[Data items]
● ● ●

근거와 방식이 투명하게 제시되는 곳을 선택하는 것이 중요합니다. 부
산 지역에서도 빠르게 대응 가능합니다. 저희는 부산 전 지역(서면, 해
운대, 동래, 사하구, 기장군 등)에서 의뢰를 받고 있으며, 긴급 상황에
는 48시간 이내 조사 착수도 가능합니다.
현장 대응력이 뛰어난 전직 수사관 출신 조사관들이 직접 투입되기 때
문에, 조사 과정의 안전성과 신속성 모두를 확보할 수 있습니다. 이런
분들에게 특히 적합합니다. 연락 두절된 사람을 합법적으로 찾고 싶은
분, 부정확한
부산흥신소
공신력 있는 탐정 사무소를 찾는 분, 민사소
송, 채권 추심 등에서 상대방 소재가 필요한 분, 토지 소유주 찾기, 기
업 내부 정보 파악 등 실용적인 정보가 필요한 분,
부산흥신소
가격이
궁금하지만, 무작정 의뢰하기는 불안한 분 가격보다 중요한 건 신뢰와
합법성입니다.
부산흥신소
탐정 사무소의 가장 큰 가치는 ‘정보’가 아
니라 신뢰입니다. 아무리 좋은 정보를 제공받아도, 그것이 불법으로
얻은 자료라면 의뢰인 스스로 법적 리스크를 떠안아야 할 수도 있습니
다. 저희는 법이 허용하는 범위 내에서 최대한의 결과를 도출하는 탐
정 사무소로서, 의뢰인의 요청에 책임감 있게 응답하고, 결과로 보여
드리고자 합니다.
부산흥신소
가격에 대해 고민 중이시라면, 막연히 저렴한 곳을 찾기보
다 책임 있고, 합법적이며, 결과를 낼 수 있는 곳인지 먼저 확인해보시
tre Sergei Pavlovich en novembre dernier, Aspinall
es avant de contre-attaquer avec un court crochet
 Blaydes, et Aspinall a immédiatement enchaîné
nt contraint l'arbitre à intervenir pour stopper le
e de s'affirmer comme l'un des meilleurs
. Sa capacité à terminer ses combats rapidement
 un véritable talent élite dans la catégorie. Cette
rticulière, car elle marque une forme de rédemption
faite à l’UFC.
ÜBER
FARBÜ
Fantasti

● ● ●

### [Assignment]
Print every line you see above, exactly as written.

### [Result]
근거와 방식이 투명하게 제시되는 곳을 선택하는 것이 중요합니다. 부
산 지역에서도 빠르게 대응 가능합니다. 저희는 부산 전 지역(서면, 해
운대, 동래, 사하구, 기장군 등)에서 의뢰를 받고 있으며, 긴급 상황에
는 48시간 이내 조사 착수도 가능합니다.
현장 대응력이 뛰어난 전직 수사관 출신 조사관들이 직접 투입되기 때
문에, 조사 과정의 안전성과 신속성 모두를 확보할 수 있습니다. 이런
분들에게 특히 적합합니다. 연락 두절된 사람을 합법적으로 찾고 싶은
분, 부정확한
부산흥신소
공신력 있는 탐정 사무소를 찾는 분, 민사소
송, 채권 추심 등에서 상대방 소재가 필요한 분, 토지 소유주 찾기, 기
업 내부 정보 파악 등 실용적인 정보가 필요한 분,
부산흥신소
가격이
궁금하지만, 무작정 의뢰하기는 불안한 분 가격보다 중요한 건 신뢰와
합법성입니다.
부산흥신소
탐정 사무소의 가장 큰 가치는 ‘정보’가 아
니라 신뢰입니다. 아무리 좋은 정보를 제공받아도, 그것이 불법으로
얻은 자료라면 의뢰인 스스로 법적 리스크를 떠안아야 할 수도 있습니
다. 저희는 법이 허용하는 범위 내에서 최대한의 결과를 도출하는 탐
정 사무소로서, 의뢰인의 요청에 책임감 있게 응답하고, 결과로 보여
드리고자 합니다.
부산흥신소
가격에 대해 고민 중이시라면, 막연히 저렴한 곳을 찾기보
다 책임 있고, 합법적이며, 결과를 낼 수 있는 곳인지 먼저 확인해보시
tre Sergei Pavlovich en novembre dernier, Aspinall
es avant de contre-attaquer avec un court crochet
 Blaydes, et Aspinall a immédiatement enchaîné
nt contraint l'arbitre à intervenir pour stopper le
e de s'affirmer comme l'un des meilleurs
. Sa capacité à terminer ses combats rapidement
 un véritable talent élite dans la catégorie. Cette
rticulière, car elle marque une forme de rédemption
faite à l’UFC.
ÜBER
FARBÜ
Fantasti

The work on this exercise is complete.